Start of MATERIAL SUPPLIED

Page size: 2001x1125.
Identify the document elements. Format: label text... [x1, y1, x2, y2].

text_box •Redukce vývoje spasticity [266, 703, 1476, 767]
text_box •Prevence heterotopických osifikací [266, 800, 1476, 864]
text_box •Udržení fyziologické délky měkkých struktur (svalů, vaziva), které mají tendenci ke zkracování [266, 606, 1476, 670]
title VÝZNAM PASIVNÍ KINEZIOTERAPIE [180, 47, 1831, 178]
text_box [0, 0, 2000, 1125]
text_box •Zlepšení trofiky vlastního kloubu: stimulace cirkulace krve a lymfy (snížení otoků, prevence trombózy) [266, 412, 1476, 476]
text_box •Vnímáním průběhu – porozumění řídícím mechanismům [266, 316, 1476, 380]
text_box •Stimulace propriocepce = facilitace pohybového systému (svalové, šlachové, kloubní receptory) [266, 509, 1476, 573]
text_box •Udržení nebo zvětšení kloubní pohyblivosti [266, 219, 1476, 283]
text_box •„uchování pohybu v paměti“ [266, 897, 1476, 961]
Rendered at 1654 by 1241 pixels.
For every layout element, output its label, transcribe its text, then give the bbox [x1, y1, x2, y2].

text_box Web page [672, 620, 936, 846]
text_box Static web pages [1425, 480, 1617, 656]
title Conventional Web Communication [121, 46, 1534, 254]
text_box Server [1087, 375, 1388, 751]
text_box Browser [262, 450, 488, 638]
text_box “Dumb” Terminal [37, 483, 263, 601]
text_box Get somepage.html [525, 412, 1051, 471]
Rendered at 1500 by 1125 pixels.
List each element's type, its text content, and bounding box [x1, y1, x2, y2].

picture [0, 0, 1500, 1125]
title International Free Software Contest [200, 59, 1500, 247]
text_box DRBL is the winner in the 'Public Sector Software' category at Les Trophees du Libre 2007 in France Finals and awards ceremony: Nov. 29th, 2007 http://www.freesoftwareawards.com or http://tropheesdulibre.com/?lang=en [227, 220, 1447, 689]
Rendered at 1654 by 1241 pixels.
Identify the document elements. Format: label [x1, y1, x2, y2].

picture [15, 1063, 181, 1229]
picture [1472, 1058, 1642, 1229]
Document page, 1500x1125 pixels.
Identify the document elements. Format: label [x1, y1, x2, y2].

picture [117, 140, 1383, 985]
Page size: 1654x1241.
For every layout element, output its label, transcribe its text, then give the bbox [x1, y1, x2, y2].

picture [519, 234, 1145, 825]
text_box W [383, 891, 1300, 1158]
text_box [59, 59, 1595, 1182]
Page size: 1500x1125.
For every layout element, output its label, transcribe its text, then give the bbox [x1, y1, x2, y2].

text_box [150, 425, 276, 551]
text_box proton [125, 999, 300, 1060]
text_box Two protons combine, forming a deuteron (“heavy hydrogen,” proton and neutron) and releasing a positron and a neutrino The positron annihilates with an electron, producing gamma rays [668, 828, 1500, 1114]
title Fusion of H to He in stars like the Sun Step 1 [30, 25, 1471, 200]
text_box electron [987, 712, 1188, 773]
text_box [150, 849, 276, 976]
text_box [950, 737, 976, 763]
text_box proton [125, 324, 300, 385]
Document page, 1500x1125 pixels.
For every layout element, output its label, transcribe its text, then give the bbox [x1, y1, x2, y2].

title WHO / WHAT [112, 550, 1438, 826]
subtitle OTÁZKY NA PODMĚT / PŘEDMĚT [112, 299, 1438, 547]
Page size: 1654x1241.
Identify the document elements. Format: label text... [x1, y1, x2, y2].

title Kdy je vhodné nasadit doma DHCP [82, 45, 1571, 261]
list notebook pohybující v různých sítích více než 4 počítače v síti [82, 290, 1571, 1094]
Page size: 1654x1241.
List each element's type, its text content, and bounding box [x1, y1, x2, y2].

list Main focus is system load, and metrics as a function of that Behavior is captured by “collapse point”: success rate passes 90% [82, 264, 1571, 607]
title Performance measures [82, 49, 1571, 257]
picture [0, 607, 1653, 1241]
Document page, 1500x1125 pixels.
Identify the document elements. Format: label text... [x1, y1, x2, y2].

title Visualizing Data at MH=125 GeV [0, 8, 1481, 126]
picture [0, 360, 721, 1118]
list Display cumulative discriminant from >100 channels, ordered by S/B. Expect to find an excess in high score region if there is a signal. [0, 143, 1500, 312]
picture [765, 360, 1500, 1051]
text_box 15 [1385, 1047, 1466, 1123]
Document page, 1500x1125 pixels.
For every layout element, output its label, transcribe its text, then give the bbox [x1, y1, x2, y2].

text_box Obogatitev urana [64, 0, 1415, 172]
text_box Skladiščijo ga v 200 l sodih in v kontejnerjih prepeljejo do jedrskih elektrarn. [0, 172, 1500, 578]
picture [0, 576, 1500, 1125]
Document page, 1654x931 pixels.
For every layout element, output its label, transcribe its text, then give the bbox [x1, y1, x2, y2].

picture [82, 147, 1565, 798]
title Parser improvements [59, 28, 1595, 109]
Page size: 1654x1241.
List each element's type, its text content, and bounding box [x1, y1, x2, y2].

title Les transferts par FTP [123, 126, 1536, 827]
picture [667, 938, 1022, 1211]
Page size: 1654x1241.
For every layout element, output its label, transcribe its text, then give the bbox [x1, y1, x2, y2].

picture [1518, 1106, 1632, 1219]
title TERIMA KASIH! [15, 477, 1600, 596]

End of MATERIAL SUPPLIED

▶ [WHAT IS NEEDED]: Format the data from the line containing "Rendered at 1500 by 1125 pixels." through the line containing "list notebook pohybující", inclusive, as a Markdown table with the columns Row and Line, numbering each line and omitting blank ones.

▶ [RESPONSE BELOW]:
| Row | Line |
|---|---|
| 1 | Rendered at 1500 by 1125 pixels. |
| 2 | List each element's type, its text content, and bounding box [x1, y1, x2, y2]. |
| 3 | picture [0, 0, 1500, 1125] |
| 4 | title International Free Software Contest [200, 59, 1500, 247] |
| 5 | text_box DRBL is the winner in the 'Public Sector Software' category at Les Trophees du Libre 2007 in France Finals and awards ceremony: Nov. 29th, 2007 http://www.freesoftwareawards.com or http://tropheesdulibre.com/?lang=en [227, 220, 1447, 689] |
| 6 | Rendered at 1654 by 1241 pixels. |
| 7 | Identify the document elements. Format: label [x1, y1, x2, y2]. |
| 8 | picture [15, 1063, 181, 1229] |
| 9 | picture [1472, 1058, 1642, 1229] |
| 10 | Document page, 1500x1125 pixels. |
| 11 | Identify the document elements. Format: label [x1, y1, x2, y2]. |
| 12 | picture [117, 140, 1383, 985] |
| 13 | Page size: 1654x1241. |
| 14 | For every layout element, output its label, transcribe its text, then give the bbox [x1, y1, x2, y2]. |
| 15 | picture [519, 234, 1145, 825] |
| 16 | text_box W [383, 891, 1300, 1158] |
| 17 | text_box [59, 59, 1595, 1182] |
| 18 | Page size: 1500x1125. |
| 19 | For every layout element, output its label, transcribe its text, then give the bbox [x1, y1, x2, y2]. |
| 20 | text_box [150, 425, 276, 551] |
| 21 | text_box proton [125, 999, 300, 1060] |
| 22 | text_box Two protons combine, forming a deuteron (“heavy hydrogen,” proton and neutron) and releasing a positron and a neutrino The positron annihilates with an electron, producing gamma rays [668, 828, 1500, 1114] |
| 23 | title Fusion of H to He in stars like the Sun Step 1 [30, 25, 1471, 200] |
| 24 | text_box electron [987, 712, 1188, 773] |
| 25 | text_box [150, 849, 276, 976] |
| 26 | text_box [950, 737, 976, 763] |
| 27 | text_box proton [125, 324, 300, 385] |
| 28 | Document page, 1500x1125 pixels. |
| 29 | For every layout element, output its label, transcribe its text, then give the bbox [x1, y1, x2, y2]. |
| 30 | title WHO / WHAT [112, 550, 1438, 826] |
| 31 | subtitle OTÁZKY NA PODMĚT / PŘEDMĚT [112, 299, 1438, 547] |
| 32 | Page size: 1654x1241. |
| 33 | Identify the document elements. Format: label text... [x1, y1, x2, y2]. |
| 34 | title Kdy je vhodné nasadit doma DHCP [82, 45, 1571, 261] |
| 35 | list notebook pohybující v různých sítích více než 4 počítače v síti [82, 290, 1571, 1094] |